**Krótkie zadanie:** Proszę przekształcić w listę JSON napisów wiersze poniższych rekordów od wiersza zawierającego „sub-region: East Gippsland” do wiersza zawierającego „longitude: -119.2302”, oba włącznie. Każdy wiersz ma być osobnym napisem, a puste wiersze należy pominąć.

**Dane do zadania:**
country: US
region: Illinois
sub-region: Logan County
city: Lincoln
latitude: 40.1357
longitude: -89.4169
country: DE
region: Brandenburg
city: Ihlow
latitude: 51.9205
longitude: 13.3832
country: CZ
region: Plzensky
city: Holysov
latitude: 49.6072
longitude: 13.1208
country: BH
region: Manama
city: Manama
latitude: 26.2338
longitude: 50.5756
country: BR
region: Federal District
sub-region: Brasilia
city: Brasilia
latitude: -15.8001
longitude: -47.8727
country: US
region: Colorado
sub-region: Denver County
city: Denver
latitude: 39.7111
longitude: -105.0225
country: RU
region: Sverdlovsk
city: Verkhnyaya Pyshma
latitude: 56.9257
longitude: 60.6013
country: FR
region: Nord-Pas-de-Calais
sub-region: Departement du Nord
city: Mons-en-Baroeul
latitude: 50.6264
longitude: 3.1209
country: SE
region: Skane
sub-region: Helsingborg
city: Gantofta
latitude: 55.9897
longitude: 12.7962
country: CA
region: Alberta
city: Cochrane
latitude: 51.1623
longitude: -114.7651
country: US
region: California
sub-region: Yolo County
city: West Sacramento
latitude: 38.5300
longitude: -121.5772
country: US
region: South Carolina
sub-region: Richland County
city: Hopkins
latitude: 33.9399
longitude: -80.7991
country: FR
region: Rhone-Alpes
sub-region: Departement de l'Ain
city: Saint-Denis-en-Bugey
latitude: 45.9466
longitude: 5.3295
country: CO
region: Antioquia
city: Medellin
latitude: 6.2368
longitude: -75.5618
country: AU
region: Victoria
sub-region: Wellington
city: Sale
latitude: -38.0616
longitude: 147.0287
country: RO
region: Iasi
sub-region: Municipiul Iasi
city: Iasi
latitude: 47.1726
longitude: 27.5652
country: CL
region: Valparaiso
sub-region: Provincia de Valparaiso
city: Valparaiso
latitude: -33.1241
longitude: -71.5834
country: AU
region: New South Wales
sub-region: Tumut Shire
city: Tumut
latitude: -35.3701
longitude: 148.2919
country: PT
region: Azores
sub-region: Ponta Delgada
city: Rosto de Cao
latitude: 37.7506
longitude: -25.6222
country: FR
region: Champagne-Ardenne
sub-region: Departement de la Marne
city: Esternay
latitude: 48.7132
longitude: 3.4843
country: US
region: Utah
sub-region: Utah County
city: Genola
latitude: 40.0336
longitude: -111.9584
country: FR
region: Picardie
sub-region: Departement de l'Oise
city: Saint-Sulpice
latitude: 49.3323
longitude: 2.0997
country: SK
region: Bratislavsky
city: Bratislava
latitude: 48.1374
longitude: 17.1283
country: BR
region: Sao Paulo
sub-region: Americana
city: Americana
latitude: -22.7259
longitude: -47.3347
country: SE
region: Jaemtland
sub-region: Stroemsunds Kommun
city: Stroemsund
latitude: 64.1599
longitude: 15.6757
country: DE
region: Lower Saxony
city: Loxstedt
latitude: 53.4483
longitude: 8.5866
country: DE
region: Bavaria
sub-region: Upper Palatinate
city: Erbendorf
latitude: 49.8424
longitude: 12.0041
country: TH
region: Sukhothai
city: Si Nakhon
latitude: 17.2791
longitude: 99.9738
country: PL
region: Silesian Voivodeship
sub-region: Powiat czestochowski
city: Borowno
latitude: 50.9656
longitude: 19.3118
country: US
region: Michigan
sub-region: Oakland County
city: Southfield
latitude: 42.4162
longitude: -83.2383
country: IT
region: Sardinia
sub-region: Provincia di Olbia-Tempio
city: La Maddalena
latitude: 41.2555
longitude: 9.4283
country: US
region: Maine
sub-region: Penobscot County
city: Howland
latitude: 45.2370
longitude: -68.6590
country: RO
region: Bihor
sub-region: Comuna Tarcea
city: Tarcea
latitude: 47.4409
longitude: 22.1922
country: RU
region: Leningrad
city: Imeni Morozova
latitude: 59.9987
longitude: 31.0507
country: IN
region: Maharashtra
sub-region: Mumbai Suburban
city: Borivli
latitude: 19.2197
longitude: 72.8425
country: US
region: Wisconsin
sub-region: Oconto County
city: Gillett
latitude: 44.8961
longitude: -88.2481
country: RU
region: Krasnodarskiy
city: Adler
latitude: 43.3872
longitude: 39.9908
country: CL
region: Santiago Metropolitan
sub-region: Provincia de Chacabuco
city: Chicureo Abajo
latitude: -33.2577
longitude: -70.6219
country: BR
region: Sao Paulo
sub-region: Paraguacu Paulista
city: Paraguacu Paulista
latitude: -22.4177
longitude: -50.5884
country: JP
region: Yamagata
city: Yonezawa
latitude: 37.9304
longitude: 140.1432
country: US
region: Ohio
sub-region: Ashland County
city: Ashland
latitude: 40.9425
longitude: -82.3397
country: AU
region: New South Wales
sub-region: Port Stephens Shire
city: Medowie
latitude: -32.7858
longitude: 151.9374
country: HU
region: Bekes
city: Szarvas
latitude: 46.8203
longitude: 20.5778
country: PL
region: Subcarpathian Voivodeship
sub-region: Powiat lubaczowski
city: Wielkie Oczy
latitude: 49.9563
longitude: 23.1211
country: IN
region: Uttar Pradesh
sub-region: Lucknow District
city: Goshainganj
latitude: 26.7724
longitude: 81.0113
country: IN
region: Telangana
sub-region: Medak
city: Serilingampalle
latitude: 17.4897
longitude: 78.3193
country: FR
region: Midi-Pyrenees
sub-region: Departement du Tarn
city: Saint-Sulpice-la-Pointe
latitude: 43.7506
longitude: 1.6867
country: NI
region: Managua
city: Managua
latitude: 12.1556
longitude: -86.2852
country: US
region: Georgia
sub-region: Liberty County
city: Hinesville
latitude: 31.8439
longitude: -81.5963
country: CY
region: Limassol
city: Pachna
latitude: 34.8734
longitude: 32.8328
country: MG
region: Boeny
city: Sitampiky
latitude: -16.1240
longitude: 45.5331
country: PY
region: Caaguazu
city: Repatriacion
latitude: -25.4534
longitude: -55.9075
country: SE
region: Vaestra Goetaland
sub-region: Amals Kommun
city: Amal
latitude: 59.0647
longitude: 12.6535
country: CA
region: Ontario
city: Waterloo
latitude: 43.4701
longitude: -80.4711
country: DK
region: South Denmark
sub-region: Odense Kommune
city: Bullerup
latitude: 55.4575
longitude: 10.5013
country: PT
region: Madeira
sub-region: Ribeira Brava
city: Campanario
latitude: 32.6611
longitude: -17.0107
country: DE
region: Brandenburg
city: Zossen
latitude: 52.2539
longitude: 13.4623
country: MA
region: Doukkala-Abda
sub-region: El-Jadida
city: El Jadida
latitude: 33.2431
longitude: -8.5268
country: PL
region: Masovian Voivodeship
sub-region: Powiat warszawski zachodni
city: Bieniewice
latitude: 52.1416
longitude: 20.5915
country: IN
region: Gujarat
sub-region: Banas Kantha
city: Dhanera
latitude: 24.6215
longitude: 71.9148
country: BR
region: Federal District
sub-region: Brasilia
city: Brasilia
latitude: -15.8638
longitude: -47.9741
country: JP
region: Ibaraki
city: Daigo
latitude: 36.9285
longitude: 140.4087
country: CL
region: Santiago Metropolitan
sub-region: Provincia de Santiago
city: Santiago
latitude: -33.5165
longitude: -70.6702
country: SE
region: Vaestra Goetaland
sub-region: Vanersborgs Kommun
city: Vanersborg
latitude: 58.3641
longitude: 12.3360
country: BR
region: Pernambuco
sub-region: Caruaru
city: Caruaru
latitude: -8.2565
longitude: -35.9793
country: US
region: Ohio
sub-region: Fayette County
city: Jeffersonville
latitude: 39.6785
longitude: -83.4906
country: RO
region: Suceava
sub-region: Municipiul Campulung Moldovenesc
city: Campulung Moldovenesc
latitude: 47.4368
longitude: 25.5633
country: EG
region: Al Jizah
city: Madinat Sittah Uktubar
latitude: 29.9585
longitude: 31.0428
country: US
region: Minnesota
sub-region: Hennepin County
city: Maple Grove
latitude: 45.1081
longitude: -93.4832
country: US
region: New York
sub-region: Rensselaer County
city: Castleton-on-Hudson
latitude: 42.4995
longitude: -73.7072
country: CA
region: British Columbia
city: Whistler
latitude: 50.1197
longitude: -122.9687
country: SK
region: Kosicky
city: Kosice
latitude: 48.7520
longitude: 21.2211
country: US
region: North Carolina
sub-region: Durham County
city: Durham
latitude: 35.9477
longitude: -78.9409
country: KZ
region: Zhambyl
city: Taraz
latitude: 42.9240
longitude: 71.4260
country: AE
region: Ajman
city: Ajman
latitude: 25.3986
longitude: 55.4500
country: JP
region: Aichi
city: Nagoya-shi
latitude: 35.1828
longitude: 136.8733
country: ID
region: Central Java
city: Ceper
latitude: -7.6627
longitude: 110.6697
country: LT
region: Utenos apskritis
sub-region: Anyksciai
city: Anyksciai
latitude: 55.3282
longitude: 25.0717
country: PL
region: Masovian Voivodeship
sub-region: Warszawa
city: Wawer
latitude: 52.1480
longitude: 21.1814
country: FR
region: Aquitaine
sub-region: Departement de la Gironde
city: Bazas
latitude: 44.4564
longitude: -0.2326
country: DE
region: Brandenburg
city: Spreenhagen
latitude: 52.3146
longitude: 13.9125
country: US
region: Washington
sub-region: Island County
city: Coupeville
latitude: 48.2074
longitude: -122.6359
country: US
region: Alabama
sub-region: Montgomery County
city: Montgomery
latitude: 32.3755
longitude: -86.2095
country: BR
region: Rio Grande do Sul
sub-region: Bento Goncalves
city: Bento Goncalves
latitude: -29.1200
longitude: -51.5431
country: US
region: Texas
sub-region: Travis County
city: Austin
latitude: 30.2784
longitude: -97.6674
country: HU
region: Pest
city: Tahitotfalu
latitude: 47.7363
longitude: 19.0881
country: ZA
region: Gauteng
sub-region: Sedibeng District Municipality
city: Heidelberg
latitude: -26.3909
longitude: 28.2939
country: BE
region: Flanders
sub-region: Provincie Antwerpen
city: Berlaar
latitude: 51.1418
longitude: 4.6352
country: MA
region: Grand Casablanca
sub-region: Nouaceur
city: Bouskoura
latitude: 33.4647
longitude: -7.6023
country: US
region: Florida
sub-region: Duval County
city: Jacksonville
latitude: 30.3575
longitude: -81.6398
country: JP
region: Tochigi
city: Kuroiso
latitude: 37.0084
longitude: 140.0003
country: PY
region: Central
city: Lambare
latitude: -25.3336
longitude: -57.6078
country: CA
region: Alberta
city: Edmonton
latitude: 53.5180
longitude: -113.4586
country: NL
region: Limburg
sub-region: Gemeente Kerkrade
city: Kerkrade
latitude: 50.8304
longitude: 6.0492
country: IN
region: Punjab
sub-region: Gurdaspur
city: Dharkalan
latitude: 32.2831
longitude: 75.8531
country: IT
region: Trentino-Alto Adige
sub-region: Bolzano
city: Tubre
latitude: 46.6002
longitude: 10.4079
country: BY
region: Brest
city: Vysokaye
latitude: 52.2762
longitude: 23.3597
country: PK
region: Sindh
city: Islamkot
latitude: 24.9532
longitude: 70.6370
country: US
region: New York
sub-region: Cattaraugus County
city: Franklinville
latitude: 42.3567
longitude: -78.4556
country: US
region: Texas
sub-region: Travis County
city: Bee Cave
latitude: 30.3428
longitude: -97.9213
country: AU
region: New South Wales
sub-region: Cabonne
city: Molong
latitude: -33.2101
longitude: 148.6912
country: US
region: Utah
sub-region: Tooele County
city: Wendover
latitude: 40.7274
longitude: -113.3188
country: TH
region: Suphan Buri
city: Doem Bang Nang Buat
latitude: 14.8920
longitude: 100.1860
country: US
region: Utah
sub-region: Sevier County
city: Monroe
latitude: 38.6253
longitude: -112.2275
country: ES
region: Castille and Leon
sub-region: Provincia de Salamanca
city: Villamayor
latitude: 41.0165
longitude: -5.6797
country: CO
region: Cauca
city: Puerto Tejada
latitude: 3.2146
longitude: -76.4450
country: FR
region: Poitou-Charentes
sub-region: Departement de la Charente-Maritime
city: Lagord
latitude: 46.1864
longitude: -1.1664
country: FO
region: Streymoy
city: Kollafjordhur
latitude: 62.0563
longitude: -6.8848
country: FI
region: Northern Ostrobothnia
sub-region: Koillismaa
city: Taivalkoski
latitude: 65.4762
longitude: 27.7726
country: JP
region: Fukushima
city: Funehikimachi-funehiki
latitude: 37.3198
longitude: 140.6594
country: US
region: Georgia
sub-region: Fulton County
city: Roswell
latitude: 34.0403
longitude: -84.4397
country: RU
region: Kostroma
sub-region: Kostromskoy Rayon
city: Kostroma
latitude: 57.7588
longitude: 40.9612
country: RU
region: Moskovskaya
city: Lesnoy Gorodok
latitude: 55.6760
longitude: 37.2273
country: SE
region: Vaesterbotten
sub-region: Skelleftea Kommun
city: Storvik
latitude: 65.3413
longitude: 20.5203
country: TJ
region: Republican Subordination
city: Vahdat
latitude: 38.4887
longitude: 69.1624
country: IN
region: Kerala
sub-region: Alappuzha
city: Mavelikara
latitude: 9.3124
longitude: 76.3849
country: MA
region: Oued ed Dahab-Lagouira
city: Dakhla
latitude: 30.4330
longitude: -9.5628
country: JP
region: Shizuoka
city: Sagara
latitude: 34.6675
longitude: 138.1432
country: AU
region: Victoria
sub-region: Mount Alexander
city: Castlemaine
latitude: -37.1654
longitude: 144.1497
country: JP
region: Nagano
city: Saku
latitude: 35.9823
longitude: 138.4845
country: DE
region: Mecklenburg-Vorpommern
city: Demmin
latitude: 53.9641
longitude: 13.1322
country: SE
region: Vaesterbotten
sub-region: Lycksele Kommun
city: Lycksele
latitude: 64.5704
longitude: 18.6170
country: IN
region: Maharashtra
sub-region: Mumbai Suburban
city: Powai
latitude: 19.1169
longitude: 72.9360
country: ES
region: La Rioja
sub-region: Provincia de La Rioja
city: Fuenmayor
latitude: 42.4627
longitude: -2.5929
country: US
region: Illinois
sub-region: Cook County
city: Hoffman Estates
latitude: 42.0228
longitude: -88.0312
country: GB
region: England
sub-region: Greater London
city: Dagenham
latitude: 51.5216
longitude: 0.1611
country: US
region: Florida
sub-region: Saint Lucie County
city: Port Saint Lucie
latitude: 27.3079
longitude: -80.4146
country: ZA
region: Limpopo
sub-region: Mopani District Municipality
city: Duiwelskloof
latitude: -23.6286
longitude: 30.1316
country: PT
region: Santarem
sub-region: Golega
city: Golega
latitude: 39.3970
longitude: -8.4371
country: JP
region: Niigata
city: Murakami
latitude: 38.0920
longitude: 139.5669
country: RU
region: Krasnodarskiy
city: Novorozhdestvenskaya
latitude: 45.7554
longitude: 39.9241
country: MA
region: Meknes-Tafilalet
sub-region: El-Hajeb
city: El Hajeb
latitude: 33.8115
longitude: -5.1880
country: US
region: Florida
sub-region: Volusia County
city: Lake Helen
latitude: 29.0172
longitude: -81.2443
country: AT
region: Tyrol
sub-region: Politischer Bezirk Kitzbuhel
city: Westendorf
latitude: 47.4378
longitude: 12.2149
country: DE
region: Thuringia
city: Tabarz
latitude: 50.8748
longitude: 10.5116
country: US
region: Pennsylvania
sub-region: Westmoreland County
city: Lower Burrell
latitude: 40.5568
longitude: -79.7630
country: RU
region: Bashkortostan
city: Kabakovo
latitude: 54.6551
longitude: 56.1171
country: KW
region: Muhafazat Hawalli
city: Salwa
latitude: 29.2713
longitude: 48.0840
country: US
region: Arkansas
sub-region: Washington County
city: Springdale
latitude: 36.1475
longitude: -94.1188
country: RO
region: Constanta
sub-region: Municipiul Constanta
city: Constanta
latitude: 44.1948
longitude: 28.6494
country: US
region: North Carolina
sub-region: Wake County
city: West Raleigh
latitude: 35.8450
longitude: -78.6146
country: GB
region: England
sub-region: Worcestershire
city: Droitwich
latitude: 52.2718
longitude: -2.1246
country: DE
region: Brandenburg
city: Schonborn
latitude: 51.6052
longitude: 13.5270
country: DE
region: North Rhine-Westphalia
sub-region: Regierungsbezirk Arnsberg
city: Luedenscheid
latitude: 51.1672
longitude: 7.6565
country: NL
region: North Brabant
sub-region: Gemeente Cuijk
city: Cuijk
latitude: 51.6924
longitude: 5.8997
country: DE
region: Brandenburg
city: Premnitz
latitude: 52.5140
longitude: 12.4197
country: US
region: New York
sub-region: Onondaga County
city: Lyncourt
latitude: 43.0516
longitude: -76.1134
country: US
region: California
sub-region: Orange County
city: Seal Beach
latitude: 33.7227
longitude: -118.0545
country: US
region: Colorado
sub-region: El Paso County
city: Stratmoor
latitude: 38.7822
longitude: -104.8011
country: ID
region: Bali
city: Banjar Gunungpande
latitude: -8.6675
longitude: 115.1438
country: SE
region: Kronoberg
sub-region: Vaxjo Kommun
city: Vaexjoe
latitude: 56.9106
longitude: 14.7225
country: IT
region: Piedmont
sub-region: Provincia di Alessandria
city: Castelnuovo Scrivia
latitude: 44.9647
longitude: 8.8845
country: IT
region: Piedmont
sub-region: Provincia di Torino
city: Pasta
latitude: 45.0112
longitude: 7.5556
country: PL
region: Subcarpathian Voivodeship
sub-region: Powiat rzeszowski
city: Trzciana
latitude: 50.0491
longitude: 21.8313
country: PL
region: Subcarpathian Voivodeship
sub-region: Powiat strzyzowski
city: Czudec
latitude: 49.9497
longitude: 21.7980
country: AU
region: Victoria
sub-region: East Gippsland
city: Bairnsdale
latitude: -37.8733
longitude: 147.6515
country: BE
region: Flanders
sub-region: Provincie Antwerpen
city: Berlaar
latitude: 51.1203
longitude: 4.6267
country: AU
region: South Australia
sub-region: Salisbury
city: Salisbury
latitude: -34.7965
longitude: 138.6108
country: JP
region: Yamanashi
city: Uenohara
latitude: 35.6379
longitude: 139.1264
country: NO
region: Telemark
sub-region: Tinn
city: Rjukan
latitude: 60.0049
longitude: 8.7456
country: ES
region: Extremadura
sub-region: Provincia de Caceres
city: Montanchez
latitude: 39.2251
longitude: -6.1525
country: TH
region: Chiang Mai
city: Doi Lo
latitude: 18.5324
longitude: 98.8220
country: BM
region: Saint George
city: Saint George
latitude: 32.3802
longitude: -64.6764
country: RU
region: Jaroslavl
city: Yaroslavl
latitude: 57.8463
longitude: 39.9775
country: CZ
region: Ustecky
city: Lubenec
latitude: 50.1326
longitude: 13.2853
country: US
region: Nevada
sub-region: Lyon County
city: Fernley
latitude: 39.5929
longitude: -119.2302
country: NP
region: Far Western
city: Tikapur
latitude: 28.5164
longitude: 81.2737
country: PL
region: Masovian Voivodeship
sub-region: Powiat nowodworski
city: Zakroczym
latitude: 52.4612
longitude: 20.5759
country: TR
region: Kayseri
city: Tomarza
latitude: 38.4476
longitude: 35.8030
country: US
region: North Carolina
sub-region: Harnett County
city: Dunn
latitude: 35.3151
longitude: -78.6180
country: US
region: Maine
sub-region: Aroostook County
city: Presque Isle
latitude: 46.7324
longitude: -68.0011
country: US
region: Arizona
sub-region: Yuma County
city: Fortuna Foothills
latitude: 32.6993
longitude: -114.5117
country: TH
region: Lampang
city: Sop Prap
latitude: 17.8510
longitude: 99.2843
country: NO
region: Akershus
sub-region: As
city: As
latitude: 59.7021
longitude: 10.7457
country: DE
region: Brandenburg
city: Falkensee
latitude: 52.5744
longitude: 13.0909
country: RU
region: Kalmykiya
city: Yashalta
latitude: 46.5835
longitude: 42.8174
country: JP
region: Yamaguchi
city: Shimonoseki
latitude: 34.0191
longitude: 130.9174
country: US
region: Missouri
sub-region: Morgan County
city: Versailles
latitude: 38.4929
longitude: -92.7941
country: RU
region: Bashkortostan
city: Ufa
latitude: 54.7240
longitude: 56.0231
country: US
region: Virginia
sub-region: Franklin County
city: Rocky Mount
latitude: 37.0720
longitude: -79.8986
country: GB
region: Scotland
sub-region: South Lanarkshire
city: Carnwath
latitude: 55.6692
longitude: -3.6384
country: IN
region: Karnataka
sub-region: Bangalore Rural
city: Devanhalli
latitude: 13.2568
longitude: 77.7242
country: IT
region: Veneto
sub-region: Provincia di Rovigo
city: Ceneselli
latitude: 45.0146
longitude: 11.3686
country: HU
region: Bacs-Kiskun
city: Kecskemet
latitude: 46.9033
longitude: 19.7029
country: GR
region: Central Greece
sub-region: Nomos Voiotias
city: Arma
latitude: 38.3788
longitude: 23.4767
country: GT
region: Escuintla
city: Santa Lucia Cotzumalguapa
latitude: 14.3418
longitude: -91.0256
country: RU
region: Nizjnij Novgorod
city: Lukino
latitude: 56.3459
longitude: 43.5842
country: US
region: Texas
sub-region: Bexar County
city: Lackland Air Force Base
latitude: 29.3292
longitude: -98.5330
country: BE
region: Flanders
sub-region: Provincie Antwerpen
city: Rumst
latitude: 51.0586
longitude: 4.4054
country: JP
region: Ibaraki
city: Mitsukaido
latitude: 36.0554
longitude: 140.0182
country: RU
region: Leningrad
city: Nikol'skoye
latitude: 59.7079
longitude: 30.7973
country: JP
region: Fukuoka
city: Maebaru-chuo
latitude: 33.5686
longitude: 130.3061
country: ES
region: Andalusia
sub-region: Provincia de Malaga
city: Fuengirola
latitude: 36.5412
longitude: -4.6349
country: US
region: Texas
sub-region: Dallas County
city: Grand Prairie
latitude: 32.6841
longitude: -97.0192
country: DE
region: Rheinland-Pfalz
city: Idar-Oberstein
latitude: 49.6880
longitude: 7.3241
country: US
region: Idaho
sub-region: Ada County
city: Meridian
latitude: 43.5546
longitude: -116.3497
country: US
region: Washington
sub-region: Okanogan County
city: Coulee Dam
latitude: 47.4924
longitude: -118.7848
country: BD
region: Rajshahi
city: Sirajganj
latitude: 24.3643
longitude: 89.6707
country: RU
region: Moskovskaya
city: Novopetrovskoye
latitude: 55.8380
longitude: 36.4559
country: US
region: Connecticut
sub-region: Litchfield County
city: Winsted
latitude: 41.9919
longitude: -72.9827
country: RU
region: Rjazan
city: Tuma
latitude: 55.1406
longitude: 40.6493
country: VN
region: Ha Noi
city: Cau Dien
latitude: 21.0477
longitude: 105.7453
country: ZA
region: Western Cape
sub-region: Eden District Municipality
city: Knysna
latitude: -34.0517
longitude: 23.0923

**Odpowiedź pisemna:**
[
  "sub-region: East Gippsland",
  "city: Bairnsdale",
  "latitude: -37.8733",
  "longitude: 147.6515",
  "country: BE",
  "region: Flanders",
  "sub-region: Provincie Antwerpen",
  "city: Berlaar",
  "latitude: 51.1203",
  "longitude: 4.6267",
  "country: AU",
  "region: South Australia",
  "sub-region: Salisbury",
  "city: Salisbury",
  "latitude: -34.7965",
  "longitude: 138.6108",
  "country: JP",
  "region: Yamanashi",
  "city: Uenohara",
  "latitude: 35.6379",
  "longitude: 139.1264",
  "country: NO",
  "region: Telemark",
  "sub-region: Tinn",
  "city: Rjukan",
  "latitude: 60.0049",
  "longitude: 8.7456",
  "country: ES",
  "region: Extremadura",
  "sub-region: Provincia de Caceres",
  "city: Montanchez",
  "latitude: 39.2251",
  "longitude: -6.1525",
  "country: TH",
  "region: Chiang Mai",
  "city: Doi Lo",
  "latitude: 18.5324",
  "longitude: 98.8220",
  "country: BM",
  "region: Saint George",
  "city: Saint George",
  "latitude: 32.3802",
  "longitude: -64.6764",
  "country: RU",
  "region: Jaroslavl",
  "city: Yaroslavl",
  "latitude: 57.8463",
  "longitude: 39.9775",
  "country: CZ",
  "region: Ustecky",
  "city: Lubenec",
  "latitude: 50.1326",
  "longitude: 13.2853",
  "country: US",
  "region: Nevada",
  "sub-region: Lyon County",
  "city: Fernley",
  "latitude: 39.5929",
  "longitude: -119.2302"
]